武田双雲の日本文化入門〜第8回 秦の始皇帝より前にさかのぼる書の歴史

書道家・現代アーティスト 武田双雲とは

武田双雲(たけだ そううん)さんは熊本県出身、1975年生まれの書道家で、現代アーティスト。企業勤めを経て2001年に書道家として独立。以後、多数のドラマや映画のタイトル文字の書を手掛けています。近年は、米国をはじめ世界各地で書道ワークショップや個展を開き、書道の素晴らしさを伝えています。

本連載では、双雲さんに、書道を通じて日本文化の真髄を語っていただきます。

【連載第8回】占いから生まれた最初の書⁉

海外だけでなく、日本にも「書道作品ってどう楽しめばいいんだろう?」と感じている方は少なくないでしょう。

書に向き合う際には、まずご自身の感性にしたがって鑑賞してみてほしいと思います。本連載の第2回第3回で紹介したように、書には、愛や優しさなど深い感動を伝える力があります。

その一方で、書道にはもうひとつの楽しみ方があります。それは、「古典」の文脈(コンテキスト)を踏まえて見るということです。

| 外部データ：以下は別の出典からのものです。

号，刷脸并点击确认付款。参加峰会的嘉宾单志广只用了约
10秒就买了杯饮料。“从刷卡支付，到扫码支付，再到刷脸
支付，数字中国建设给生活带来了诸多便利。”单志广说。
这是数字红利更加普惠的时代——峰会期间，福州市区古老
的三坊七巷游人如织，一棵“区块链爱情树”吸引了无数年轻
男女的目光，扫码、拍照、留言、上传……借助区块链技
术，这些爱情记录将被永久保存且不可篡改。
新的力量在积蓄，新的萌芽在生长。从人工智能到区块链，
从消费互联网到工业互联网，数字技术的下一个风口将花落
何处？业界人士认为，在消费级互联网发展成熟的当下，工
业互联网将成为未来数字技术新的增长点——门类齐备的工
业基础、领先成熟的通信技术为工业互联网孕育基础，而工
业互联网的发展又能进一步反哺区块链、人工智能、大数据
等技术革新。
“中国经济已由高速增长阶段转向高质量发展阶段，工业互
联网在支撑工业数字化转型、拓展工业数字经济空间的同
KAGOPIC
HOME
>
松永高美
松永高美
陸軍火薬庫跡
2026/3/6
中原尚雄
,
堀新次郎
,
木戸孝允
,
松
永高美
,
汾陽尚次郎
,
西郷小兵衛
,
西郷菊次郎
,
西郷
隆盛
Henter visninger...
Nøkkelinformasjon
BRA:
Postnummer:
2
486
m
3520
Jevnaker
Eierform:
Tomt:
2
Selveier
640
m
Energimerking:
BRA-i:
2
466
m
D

文字の形や表現方法には、多くの先人たちの積み重ねがあります。それらを想起しながら書を鑑賞すると、今に連なる歴史を感じて、より感動は深まるでしょう。

言葉から文字へ

今回は、書の歴史について説明したいと思います。

地球上の多様な生物の中で、文字を発明したのは人類だけです。人類は数万年前に「言葉」を発明しました。しかし、言葉と違って文字は、目に見える形で残ります。つまり、数千年後の人々にも見られる可能性があるということです。

印刷技術が発達した近代以降は、伝えられる文字の量も大きくなりました。

篆書の誕生

日本の書道文字の起源となる中国の漢字は、もともと占いから生まれたと考えられています。

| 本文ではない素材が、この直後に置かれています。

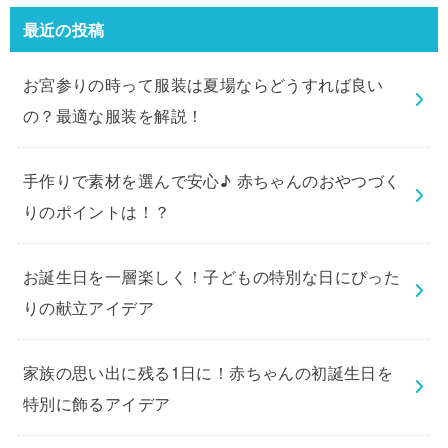
最近の投稿
お宮参りの時って服装は夏場ならどうすれば良い
の？最適な服装を解説！
手作りで素材を選んで安心♪ 赤ちゃんのおやつづく
りのポイントは！？
お誕生日を一層楽しく！子どもの特別な日にぴった
りの献立アイデア
家族の思い出に残る1日に！赤ちゃんの初誕生日を
特別に飾るアイデア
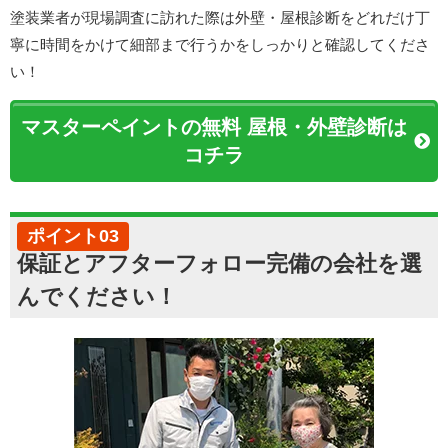
塗装業者が現場調査に訪れた際は外壁・屋根診断をどれだけ丁
寧に時間をかけて細部まで行うかをしっかりと確認してくださ
い！
マスターペイント
の無料 屋根・外壁診断は
コチラ
ポイント03
保証とアフターフォロー完備の会社を選
んでください！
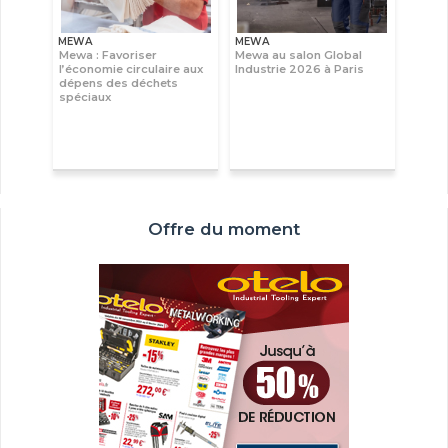
MEWA
MEWA
Mewa : Favoriser
Mewa au salon Global
l’économie circulaire aux
Industrie 2026 à Paris
dépens des déchets
spéciaux
Offre du moment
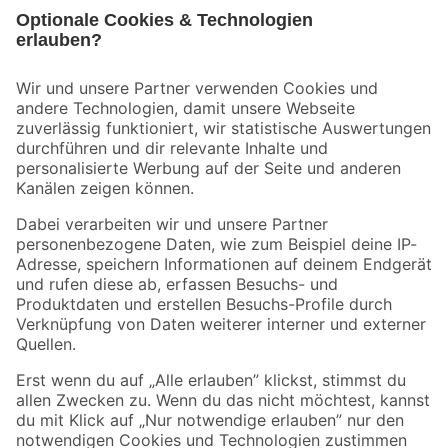
Bleib auf dem Laufenden mit unserem Newsletter
Der toom Newsletter: Keine Angebote und Aktionen mehr verpassen!
Zur Newsletter Anmeldung
Folge uns
Zahlungsarten
Versandarten
Sicher einkaufen
Jetzt die toom-App herunterladen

この時の文字は、亀の甲羅牛の骨に刻まれており、甲骨文字と呼ばれています。これは、政治や天候などに関する占いの結果、つまり神さまの言葉を伝える媒体として誕生したものでした。

その後、中国では、民族ごとにさまざまな文字が生まれます。

しかし、紀元前221年に中国を統一した「秦の始皇帝」が、各民族の文字も統一。公式に制定された文字が誕生しました。その時の書体を「篆書(てんしょ)」と言います。

篆書は、現代でも使われています。

たとえば日本では、印鑑に篆書が使われることがあります。篆書は形が複雑で、現代の文字とも大きく異なり、模倣が難しい。そのため、重要な書類の署名代わりに使う印鑑に向いているのです。

また、印鑑は木や石に文字を彫って作りますが、篆書ももともと石や銅板に彫られていました。「彫られる」もの同士、相性が良いという側面もあります。

シンプルな線が複雑に絡み合う篆書に魅了される人は、今も世界中にいます。次回は、篆書から書体がどのように変化していったのかを説明します。お楽しみに!

今回の書~「書の歴史」

書の歴史を一から振り返って学んでみると、現代の文字や書を客観的に観ることができるので、さらに魅力が浮き上がってきます。